** Start of Records for this task **
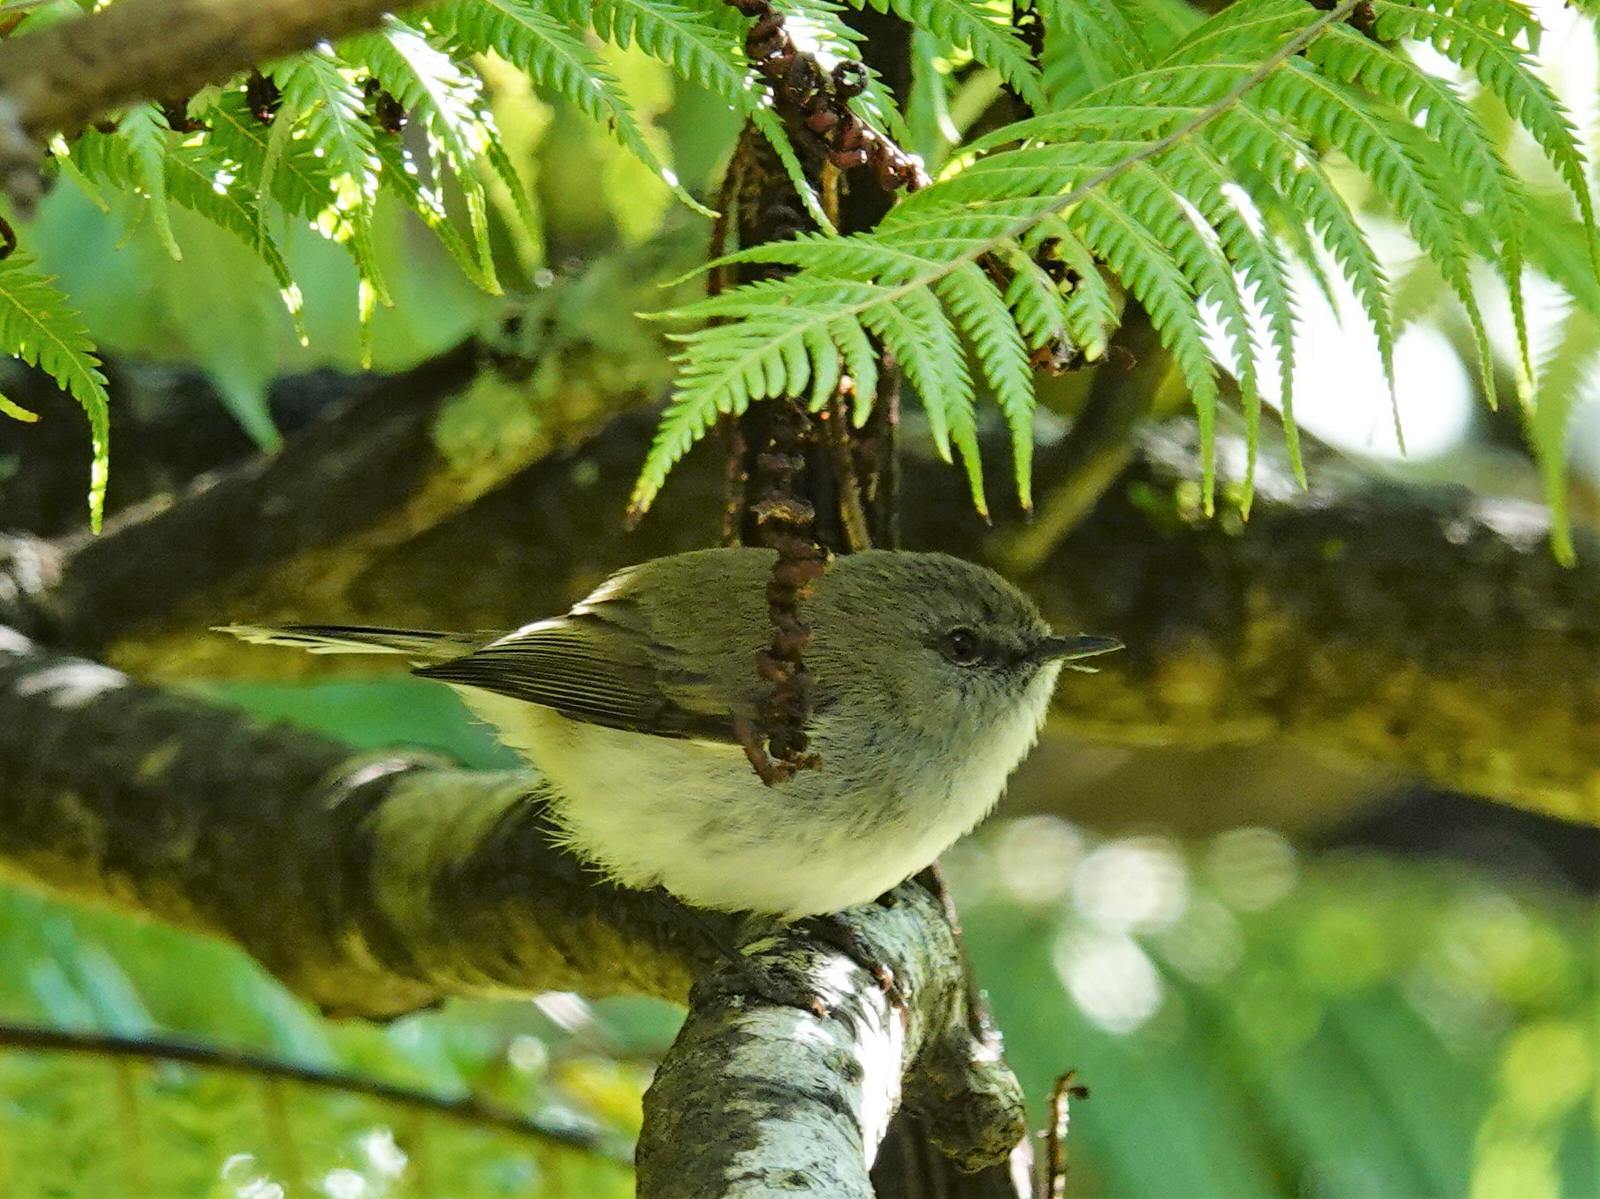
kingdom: Animalia
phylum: Chordata
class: Aves
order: Passeriformes
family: Acanthizidae
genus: Gerygone
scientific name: Gerygone igata
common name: Grey gerygone
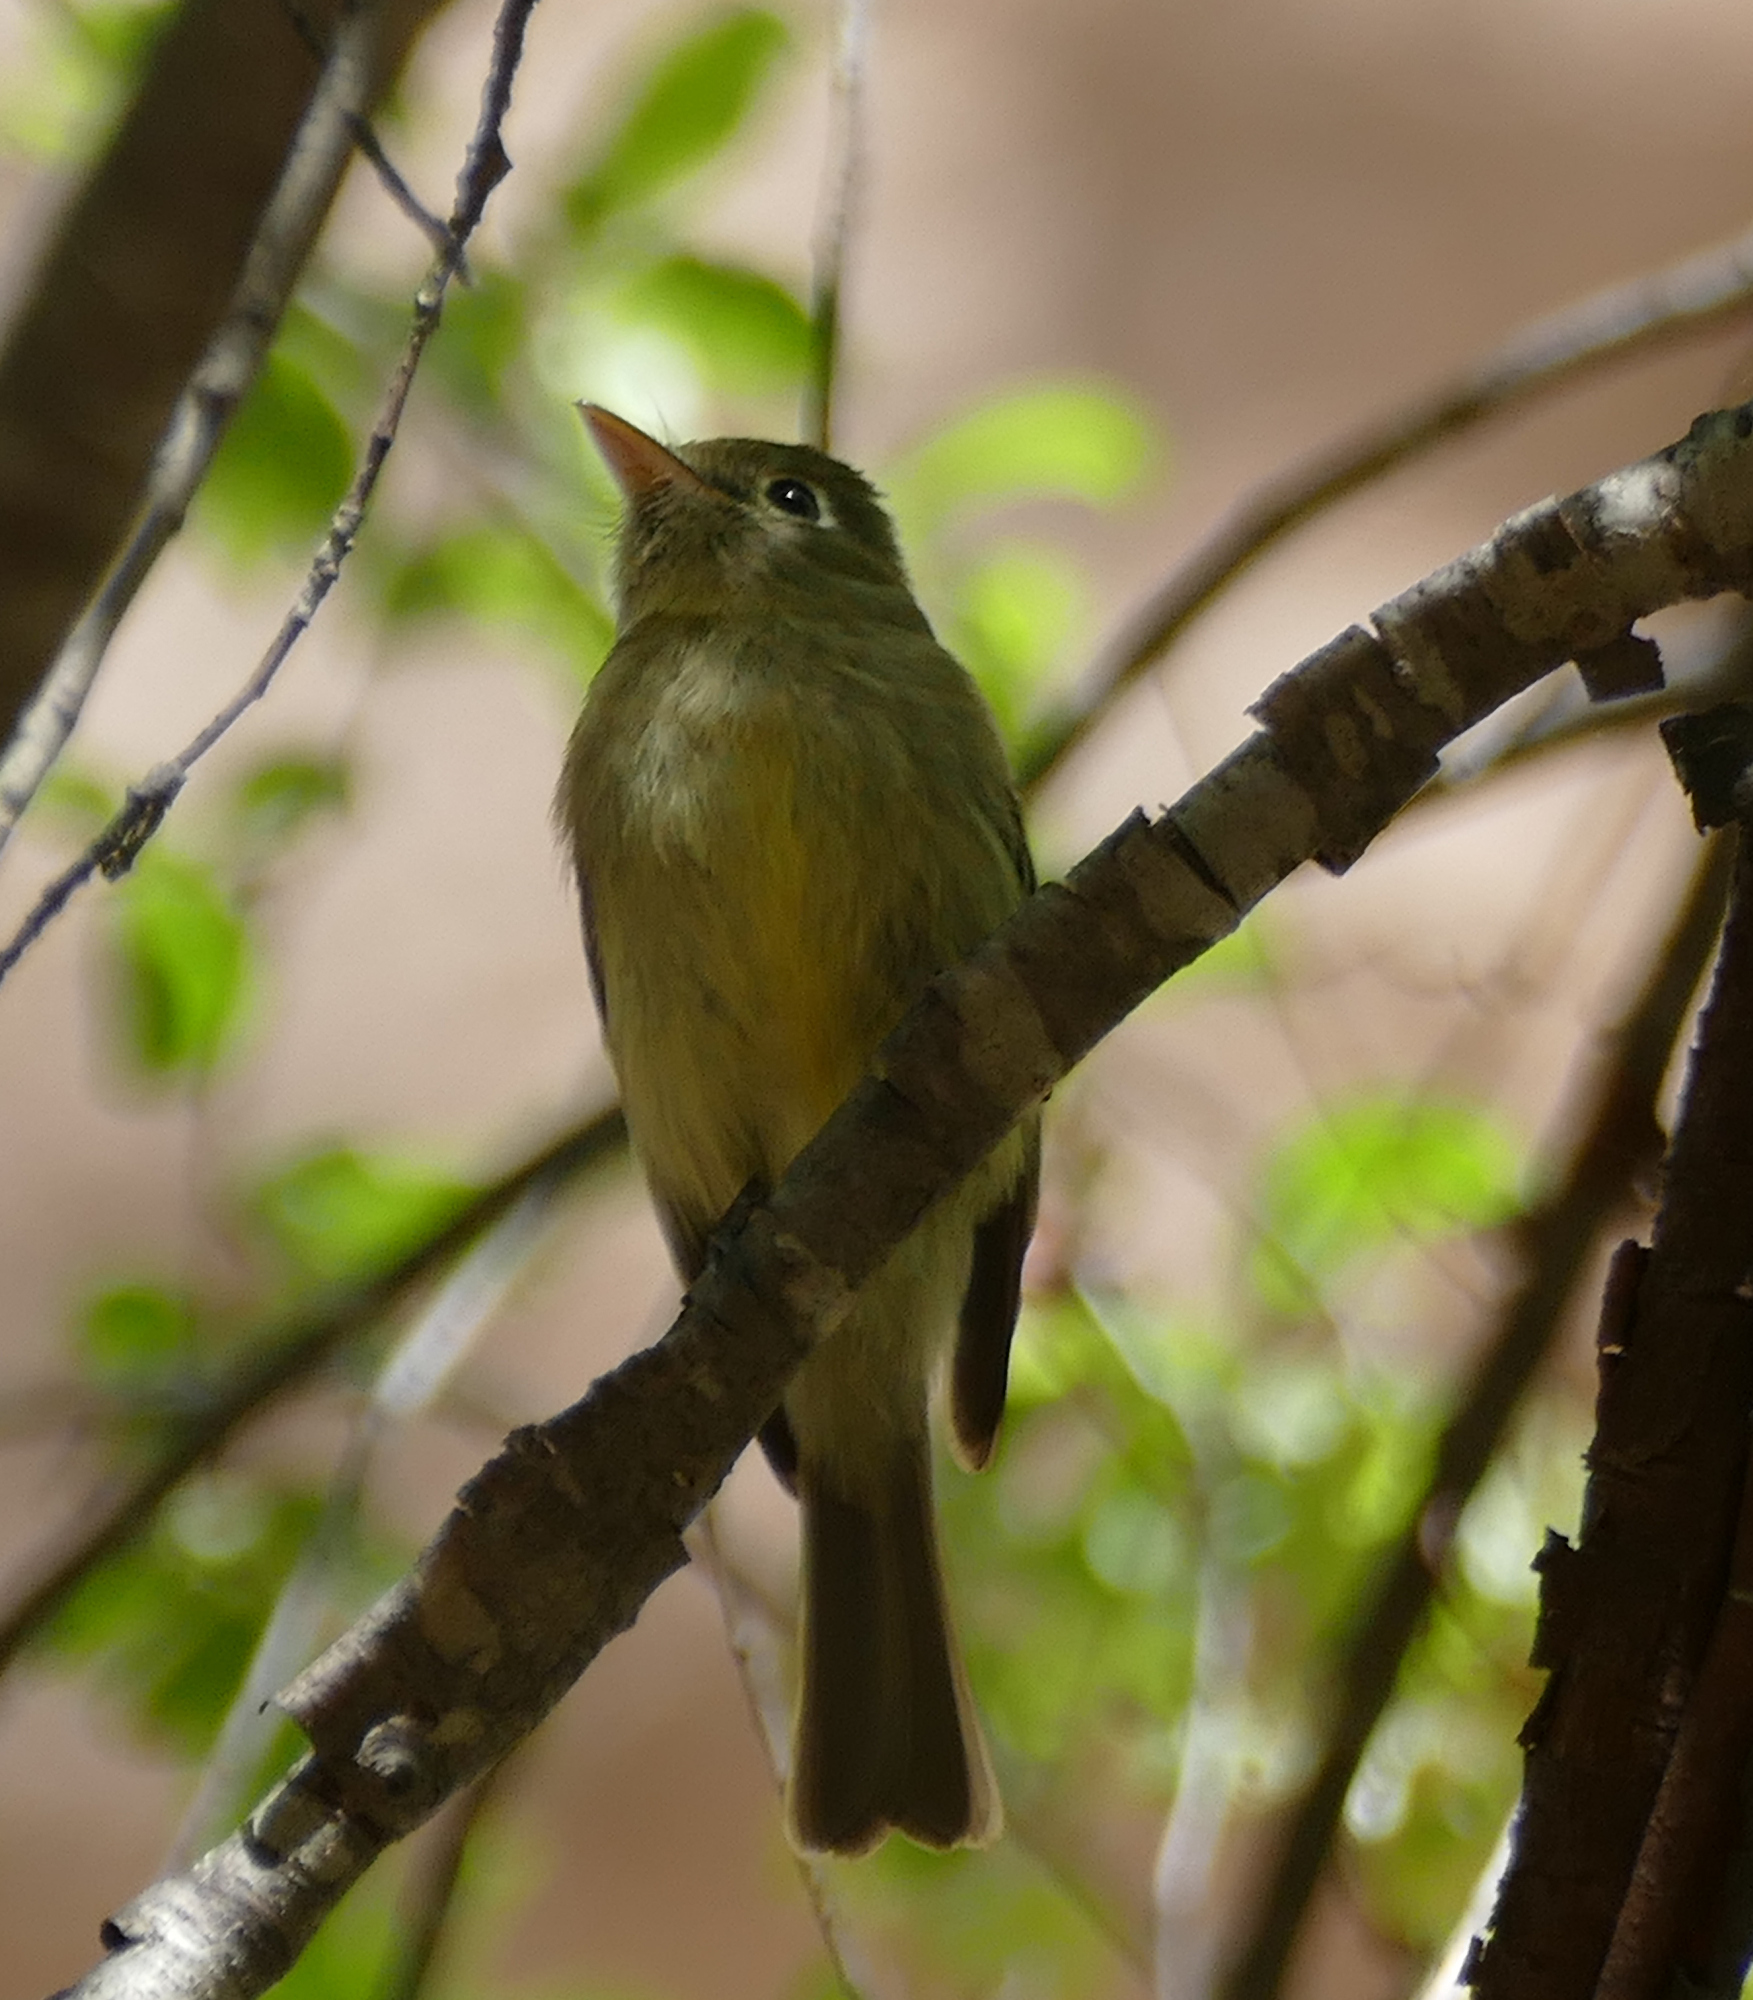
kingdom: Animalia
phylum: Chordata
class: Aves
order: Passeriformes
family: Tyrannidae
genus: Empidonax
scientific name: Empidonax difficilis
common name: Pacific-slope flycatcher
** End of Records for this task **
Your objective: Turn the lines of every row above into one numbered list, skipping any blank lines. Leave the pictures out of your answer.

Output for this exercise:
1. kingdom: Animalia
2. phylum: Chordata
3. class: Aves
4. order: Passeriformes
5. family: Acanthizidae
6. genus: Gerygone
7. scientific name: Gerygone igata
8. common name: Grey gerygone
9. kingdom: Animalia
10. phylum: Chordata
11. class: Aves
12. order: Passeriformes
13. family: Tyrannidae
14. genus: Empidonax
15. scientific name: Empidonax difficilis
16. common name: Pacific-slope flycatcher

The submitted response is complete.